ClickHouse-11-QueryPipeline与Coordination模块
模块概览
职责
QueryPipeline 模块负责:
- 构建查询执行管道
- 连接 Processors 形成执行图
- 管理数据流和端口连接
- 支持并行执行和流水线优化
- 处理管道的启动、执行、完成
Coordination 模块负责:
- 提供分布式协调服务(ClickHouse Keeper)
- 实现类 ZooKeeper 协议
- 管理分布式锁和元数据
- 支持 Raft 共识算法
- 提供高可用性保障
模块架构图
flowchart TB
subgraph QueryPipeline["QueryPipeline 模块"]
subgraph PipelineCore["核心组件"]
QueryPipeline[QueryPipeline<br/>查询管道]
QueryPipelineBuilder[QueryPipelineBuilder<br/>管道构建器]
Pipe[Pipe<br/>管道片段]
Chain[Chain<br/>处理器链]
end
subgraph PipelineExecution["执行组件"]
PipelineExecutor[PipelineExecutor<br/>执行器]

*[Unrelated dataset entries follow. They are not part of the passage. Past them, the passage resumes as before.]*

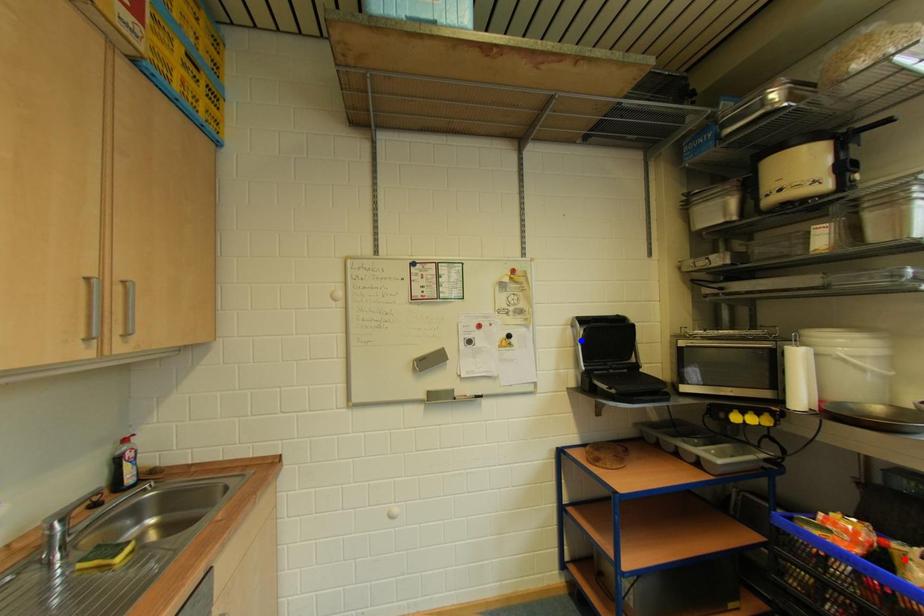
Question: Which of the two points in the image is closer to the camera?

Choices:
 (A) Blue point is closer.
 (B) Red point is closer.

Answer: (B)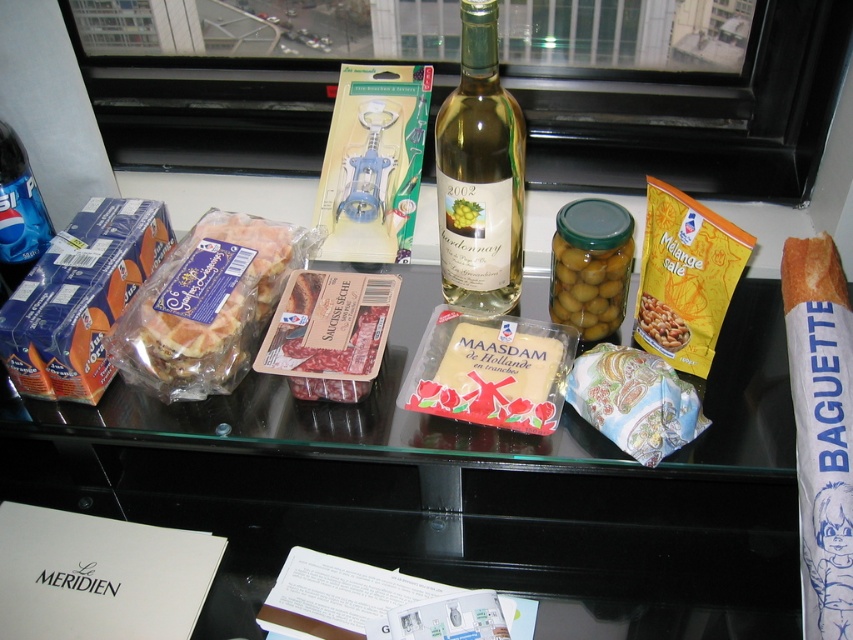
You are a customer at a cafe and want to grab both the translucent plastic sandwich at left and the matte plastic baguette at center. Since they are both on the same table, which one do you need to move first to reach the other?

You need to move the translucent plastic sandwich at left first because the matte plastic baguette at center is behind it, so moving the sandwich will allow access to the baguette.

You are a guest at a dinner party and you want to pour wine into a glass. The green glass bottle at center is your wine bottle. Where should you place the dark red glossy meat at center so it doesn not block the bottle?

The dark red glossy meat at center should be placed away from the green glass bottle at center since the bottle is much taller and needs space to be poured into a glass without obstruction.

ExecutingGraph[ExecutingGraph<br/>执行图]
ExecutorTasks[ExecutorTasks<br/>任务队列]
end
subgraph PipelineOptimization["优化组件"]
Resize[Resize<br/>并行度调整]
Transform[Transform<br/>转换优化]
Merge[Merge<br/>合并优化]
end
end
subgraph Coordination["Coordination 模块"]
subgraph KeeperCore["Keeper 核心"]
KeeperServer[KeeperServer<br/>Keeper 服务器]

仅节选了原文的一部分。